No, pero puedes ponerle en un brete por su propio bien.

Si politoxicómano es el que está enganchado a la política, ¿son los actores españoles politoxicómanos?
Tampoco están particularmente enganchados a la política, ni a lo otro. Todos somos seres políticos. El tópico de los actores vino por la desgraciadísima guerra de Irak. Y luego ya, pues los fachas de siempre, que se pusieron pesadísimos con nosotros. No había más que hablar con la gente de a pie para ver que aquello lo pensaba todo el mundo.

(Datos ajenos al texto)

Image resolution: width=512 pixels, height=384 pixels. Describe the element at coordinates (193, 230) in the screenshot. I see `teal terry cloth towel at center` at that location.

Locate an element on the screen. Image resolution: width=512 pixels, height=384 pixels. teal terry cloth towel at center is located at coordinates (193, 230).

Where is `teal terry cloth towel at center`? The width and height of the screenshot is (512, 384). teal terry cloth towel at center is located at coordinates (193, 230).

Como cabreado habitual en las series que interpreta, ¿qué cabrea más a Antonio Resines?
La idiotez. Mira, no digo que haya que ser brillante todo el rato, pero los lugares comunes me ponen muy nervioso. Las declaraciones públicas de algunos de los que rigen nuestros destinos, por ejemplo, son para cagarse. Mira qué gracia: tengo aquí un libro que se llama ‘Todo el mundo es imbécil menos yo’.

Me gustó mucho su interpretación protagonista en ‘La jungla de cristal’. ¿Qué afinidad tiene con su personaje, John McClane?
Mucha, John es mi segundo yo. Cuando me levanto por la mañana y me miro al espejo, me digo: ‘Joder, John McClane, eres la hostia’.